TYPE OF FUNCTIONS

The type of a function determines the kind of a type will be data that function returs to the calling code and he is assigned in declaration of the function. The function type is defined before the name of the function as shown in next example.
double square(double a);
float squareroot(float a);
char *data();
As we can see from previous examples, the square function is of type double, the squareroot function is of type float and the data function is of type char * (char is short for character) with the pointer so it returns a pointer to a character. Function generally can be user type defined. The precise type that function returns is determined by a command return in the definition of the function
float abs(float x) {
       return(x >= 0) ? x : -x;
}
In this example the conditional operator works in the following way:  
If an argument x is greater or equal to zero, the result of an operator is equal to the value of an argument, and otherwise the result is argument with changed sign. With use of return command result of the operator is declared for the return value, execution of a function is terminated and the value is returned in program. The parameter of return value can be any number, variable or term which is calculated before terminating the functions. Be careful when you’re defining functions because the type of the result must be equal to the type of the function.

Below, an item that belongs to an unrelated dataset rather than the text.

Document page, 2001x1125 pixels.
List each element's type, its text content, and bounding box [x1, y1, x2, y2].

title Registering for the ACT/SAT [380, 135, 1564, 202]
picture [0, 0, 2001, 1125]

If the result of the command return is different from the type of functions, the result is transformed into a type of function. Let’s make a change in our function called absolute():
#include "stdafx.h"
#include "iostream"
using namespace std;
double absolute(float x){
       return (x >= 0) ? x : -x;
}
int _tmain(int argc, _TCHAR* argv[])
{
       float b;
       cout << "Enter a value of variable b:" << endl;
       cin >> b;
       cout << "The absolute vale of a b is:" << absolute(b) << endl;
       system("pause");
       return 0;
}

So the function will return data of double type even though the result of command return is float type. Of course there is no sense in defining defining function in this way because with transformation of result we don't get on precision of returning value. But there is a sense of defining a function in the following form:
#include "stdafx.h"
#include "iostream"
using namespace std;
long absolute(float x){
       return (x >= 0) ? x : -x;
}
int _tmain(int argc, _TCHAR* argv[])
{
       float b;
       cout << "Enter a value of variable b:" << endl;
       cin >> b;
       cout << "The absolute vale of a b is:" << absolute(b) << endl;
       system("pause");
       return 0;
}
Which will return an integer part of the argument. The result of conditional joining is again of float type but the function is declared as a long type, so the result will be only an integer type of a function
IMPORTANT: The function as a result can return data of any kind of type with the exception of arrays and function but it can return arrays and reference on that types.
In calling code the result of a function can be any kind of arbitrary expression. In particular, the previously defined function square() we can use in arithmetic expression on the left side of the joining operator, treating her as every other data double. For example:
#include "stdafx.h"
#include "iostream"
using namespace std;

double square(float); //this is only declaration of a function

int _tmain(int argc, _TCHAR* argv[])
{
       float a;
       cout << "Enter the value for variable a =" << endl;
       cin >> a;
       cout << "The result of a^2 = " << square(a) << endl;
       float cube = square(a) * a;
       cout << "The result of a^3 = " << cube << endl;
       float fifth = square(square(a));
       cout << "The result of a^5 = " << fifth << endl;
       system("pause");
       return 0;
}

double square(float x) {
       return x*x;
}
You can even settle a function call as an argument of a function call:
float xOn4 = square(square(x));
The result of the function can even be ignored. Function square() can be called like this:
       square(5);
Although the meaning of the previous command is questionable, this type of function call is allowed. If function doesn’t have to turn back value that can be arranged using the declaration type void. This type of declaration is used for generating messages or results that depends on argument values. For example, if we need a function which will print a value of squared number and the value will not be returned to calling code, we will declare and define function squre() like:
void printsquare(float x){
       cout << (x*x) << endl;
       return;
}
Because function type void doesn’t return anything to code inside function main the command return inside the printsquare() function shouldn’t contain any data. Moreover in these cases the command return can be ignored.
IMPORTANT: The return command is mandatory for exiting the function which in general returns some result. For function type void the return command can be left out – in that case compiler will realize that exit from this function is at the end of her definition.
Function of type void can’t be used in arithmetic operations, so we’ll always call previously defined function in the following way:
       printsquare(10);
The next type of function call will cause the error during execution of program:
       float a = printsquare(10); // error
The return from the function is possible from every point inside the function. So command return can be positioned on more points inside the function. Let’s take a closer look at following example:
void statement(int answer) {
       switch (answer){
       case 0:
             cout << "No";
             return;
       case 1:
             cout << "Yes";
             return;
       }
       cout << "Maybe yes and maybe not";
}

In previous function we see that we have two explicit return commands, and default return at the end of the function body.